We had little to go on. We racked our brains trying to figure out who was sending this stuff. We have a handful of friends in East Nashville, but they all denied involvement. We widened our net and considered all of our Nashville friends suspects; they could have driven across the river to cover their tracks. Yes, that would have been a very convoluted plan, but it was one that I refused to put past several of our friends- especially Sam Wooden, who could have easily dashed from downtown to Five Points every couple of weeks to fulfill his devious plot. I could even picture him doing it. But when I accused him, he responded with a bemused and (seemingly) sincere I-wish-I-had-thought-of-that look.
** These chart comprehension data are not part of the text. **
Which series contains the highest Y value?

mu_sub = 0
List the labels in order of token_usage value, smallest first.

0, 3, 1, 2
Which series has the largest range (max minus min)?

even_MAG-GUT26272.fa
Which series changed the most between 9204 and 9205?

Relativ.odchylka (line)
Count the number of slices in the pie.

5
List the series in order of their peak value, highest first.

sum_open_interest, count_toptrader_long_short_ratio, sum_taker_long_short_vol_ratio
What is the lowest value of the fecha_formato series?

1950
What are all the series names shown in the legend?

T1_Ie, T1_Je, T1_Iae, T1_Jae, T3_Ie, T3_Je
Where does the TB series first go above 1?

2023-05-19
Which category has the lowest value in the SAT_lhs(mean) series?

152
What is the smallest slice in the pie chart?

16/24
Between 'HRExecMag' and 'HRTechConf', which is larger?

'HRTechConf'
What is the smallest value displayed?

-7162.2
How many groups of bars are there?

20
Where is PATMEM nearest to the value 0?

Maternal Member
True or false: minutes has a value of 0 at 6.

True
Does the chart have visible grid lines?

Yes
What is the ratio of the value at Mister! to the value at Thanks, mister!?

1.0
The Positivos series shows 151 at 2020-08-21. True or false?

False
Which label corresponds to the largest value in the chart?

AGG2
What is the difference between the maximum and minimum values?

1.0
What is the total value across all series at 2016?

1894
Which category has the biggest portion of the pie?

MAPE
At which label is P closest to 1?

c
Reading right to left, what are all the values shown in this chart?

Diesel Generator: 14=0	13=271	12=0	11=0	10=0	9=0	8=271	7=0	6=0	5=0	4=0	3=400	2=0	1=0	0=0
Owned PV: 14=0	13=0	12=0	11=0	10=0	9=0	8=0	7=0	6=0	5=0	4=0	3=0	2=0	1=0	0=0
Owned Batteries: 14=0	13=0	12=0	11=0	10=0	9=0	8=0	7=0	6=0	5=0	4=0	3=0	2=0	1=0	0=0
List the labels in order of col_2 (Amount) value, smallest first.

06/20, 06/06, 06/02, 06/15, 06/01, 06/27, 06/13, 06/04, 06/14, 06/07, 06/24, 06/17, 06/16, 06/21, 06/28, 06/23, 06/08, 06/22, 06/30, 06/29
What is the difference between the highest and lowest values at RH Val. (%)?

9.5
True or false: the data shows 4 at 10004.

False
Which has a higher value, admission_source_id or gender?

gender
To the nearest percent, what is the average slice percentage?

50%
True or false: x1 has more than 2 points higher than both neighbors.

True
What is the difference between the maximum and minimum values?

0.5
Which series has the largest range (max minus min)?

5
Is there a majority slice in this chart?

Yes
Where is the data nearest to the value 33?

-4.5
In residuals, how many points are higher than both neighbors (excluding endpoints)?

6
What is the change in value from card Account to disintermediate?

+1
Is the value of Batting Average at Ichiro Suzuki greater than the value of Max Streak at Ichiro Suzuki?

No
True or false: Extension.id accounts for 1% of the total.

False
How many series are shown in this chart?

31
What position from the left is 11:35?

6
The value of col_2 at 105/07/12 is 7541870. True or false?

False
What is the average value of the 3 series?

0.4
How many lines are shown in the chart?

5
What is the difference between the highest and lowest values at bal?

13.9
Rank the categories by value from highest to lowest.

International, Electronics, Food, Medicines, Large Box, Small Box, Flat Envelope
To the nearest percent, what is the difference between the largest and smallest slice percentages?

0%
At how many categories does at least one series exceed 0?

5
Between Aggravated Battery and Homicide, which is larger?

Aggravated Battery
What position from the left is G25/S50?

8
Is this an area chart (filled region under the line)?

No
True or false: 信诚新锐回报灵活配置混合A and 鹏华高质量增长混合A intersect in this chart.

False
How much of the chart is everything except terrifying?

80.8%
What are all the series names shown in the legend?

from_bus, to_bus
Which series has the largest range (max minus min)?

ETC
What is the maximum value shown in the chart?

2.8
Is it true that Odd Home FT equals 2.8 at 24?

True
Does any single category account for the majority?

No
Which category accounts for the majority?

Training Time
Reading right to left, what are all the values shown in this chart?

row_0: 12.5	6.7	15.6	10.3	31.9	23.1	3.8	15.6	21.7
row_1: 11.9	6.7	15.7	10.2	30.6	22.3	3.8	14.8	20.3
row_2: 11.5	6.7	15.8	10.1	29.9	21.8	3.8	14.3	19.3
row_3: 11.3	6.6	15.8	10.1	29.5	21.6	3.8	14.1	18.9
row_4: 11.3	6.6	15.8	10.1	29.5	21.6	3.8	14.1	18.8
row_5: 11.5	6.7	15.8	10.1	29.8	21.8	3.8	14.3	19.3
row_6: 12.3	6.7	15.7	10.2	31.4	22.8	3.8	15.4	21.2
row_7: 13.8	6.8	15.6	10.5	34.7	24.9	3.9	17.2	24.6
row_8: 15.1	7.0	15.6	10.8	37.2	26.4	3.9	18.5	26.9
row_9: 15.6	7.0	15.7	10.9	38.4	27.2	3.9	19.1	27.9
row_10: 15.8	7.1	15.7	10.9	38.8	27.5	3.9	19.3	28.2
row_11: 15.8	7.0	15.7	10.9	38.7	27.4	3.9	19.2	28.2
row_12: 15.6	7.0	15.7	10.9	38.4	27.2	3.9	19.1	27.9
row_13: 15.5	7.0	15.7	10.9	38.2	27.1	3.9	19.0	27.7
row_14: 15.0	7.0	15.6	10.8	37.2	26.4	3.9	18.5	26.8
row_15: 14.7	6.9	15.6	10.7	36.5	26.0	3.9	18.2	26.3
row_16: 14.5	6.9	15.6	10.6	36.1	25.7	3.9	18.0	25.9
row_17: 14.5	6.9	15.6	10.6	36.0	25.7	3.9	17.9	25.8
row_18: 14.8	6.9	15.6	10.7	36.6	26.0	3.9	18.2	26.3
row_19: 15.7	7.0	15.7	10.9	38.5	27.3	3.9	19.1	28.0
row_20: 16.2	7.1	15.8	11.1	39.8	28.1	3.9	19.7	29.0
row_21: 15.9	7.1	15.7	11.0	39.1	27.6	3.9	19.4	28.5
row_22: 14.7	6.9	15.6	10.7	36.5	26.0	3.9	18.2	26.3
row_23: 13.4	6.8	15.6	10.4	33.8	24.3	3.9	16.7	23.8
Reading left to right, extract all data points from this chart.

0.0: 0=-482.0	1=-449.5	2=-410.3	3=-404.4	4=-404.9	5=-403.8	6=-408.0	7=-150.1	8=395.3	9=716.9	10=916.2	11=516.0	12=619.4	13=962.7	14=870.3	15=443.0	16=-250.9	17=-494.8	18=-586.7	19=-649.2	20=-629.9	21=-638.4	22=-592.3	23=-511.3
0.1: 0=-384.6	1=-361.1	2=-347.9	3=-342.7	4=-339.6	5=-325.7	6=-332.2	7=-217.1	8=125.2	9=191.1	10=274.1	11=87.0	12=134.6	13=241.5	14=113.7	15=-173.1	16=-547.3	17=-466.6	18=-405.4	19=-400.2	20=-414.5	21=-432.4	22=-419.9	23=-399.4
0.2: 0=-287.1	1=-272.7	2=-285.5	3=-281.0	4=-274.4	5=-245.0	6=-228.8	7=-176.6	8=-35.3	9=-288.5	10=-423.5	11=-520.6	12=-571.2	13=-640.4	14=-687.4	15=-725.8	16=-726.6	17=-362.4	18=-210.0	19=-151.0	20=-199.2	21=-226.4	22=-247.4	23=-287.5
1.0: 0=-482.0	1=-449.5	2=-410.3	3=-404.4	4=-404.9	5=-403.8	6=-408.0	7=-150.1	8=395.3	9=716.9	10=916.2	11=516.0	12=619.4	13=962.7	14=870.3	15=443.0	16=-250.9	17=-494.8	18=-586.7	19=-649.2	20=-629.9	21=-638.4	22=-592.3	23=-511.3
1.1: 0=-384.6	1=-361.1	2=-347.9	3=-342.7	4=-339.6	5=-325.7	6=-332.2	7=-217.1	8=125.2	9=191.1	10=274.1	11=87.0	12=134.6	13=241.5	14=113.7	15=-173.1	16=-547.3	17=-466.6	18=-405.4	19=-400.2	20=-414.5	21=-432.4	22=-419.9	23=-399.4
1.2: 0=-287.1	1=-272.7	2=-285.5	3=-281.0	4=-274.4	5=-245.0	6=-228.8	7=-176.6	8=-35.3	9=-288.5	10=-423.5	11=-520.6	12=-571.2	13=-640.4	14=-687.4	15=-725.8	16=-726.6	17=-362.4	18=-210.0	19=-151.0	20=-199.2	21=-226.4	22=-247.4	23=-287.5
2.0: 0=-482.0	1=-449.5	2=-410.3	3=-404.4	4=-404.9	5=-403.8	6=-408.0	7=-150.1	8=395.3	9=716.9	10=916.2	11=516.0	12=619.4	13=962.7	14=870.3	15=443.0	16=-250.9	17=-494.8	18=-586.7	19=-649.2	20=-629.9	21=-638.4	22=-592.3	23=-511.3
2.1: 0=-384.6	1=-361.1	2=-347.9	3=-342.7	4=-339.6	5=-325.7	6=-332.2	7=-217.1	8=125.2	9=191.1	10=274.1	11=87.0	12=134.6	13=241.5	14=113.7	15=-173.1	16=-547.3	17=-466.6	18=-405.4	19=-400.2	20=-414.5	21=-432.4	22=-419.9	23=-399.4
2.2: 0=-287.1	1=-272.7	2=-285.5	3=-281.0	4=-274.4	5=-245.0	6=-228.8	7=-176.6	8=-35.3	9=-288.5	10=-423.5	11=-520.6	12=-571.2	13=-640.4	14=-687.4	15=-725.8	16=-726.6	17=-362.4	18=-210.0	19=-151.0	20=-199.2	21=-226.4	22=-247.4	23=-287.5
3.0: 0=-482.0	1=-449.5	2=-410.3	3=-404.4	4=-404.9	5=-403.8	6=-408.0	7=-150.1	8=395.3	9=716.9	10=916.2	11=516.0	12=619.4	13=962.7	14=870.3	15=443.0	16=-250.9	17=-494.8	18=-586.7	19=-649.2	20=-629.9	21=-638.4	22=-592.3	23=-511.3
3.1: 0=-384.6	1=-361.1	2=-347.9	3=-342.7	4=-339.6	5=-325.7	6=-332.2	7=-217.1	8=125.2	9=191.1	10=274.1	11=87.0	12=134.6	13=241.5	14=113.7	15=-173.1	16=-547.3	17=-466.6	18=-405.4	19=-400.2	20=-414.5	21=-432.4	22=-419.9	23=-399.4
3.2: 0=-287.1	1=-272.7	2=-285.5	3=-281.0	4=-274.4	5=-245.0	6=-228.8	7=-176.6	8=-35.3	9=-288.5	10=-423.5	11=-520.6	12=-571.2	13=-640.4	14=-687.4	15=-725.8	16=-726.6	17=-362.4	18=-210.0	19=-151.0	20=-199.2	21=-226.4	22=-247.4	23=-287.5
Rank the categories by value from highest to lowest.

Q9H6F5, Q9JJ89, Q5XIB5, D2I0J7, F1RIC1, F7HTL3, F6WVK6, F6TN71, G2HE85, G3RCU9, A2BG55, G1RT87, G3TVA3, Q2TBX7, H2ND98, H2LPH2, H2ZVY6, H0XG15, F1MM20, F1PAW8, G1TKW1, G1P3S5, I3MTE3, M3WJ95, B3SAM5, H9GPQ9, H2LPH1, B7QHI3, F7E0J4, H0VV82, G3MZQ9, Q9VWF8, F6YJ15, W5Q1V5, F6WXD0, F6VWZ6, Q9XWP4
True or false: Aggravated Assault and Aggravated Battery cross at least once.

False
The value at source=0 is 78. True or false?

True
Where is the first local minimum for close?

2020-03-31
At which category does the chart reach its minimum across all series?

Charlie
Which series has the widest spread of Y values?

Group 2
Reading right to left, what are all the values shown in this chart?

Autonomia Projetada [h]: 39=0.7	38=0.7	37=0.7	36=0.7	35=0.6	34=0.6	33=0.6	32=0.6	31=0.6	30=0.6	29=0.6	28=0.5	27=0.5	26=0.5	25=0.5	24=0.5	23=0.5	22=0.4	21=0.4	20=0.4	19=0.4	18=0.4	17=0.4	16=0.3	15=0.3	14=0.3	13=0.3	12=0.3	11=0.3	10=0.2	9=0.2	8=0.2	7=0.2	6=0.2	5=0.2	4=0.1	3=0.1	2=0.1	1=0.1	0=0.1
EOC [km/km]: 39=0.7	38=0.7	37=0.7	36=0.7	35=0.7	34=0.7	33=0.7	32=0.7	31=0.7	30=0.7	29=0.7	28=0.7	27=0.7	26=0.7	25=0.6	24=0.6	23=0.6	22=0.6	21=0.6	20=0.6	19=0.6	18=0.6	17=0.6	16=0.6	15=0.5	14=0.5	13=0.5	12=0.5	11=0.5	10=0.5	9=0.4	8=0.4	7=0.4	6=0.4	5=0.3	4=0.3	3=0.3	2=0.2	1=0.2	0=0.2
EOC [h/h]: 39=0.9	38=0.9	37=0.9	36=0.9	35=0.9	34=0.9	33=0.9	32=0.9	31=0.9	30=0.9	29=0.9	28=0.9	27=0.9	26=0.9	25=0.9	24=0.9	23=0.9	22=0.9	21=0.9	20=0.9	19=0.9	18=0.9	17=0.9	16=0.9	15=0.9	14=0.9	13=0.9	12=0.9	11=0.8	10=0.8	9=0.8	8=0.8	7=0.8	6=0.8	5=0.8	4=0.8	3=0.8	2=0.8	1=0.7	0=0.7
We figured the sender had to be someone who had been in our home long enough to notice the R. Crumb print that hangs above our living room mantle. The items don't seem to have been selected based on my personal tastes- I use Field Notes notebooks, not Moleskine- but the Crumb book seems too right-on to be a coincidence. Inside job, maybe? We have suspected (and accused, many times) Elaine. Ditto Liane and Lee, and Joel. Habib and Beth. I have suspected my own wife. We have suspected out of town friends and family- maybe they have friends in E. Nashville that could have mailed the gifts. But that would involve local friends of friends that we've never ever heard of- not likely. Plus, the more byzantine we make the plan the less likely it seems.
The gifts stopped coming right when chemo ended. They entertained us, they made us think, and although they (probably- we have no fucking clue!) were sent by one person, they were consistent reminders that we were on many peoples' minds.
We have done our level best to figure out who the Mystery Gift Giver is. I hope the MGG does not think us ingrates because we have not thanked him or her. We would if we knew who you were. We will when we do.
Your gifts and thoughtfulness have been appreciated for months now. Please, step forward and take a bow.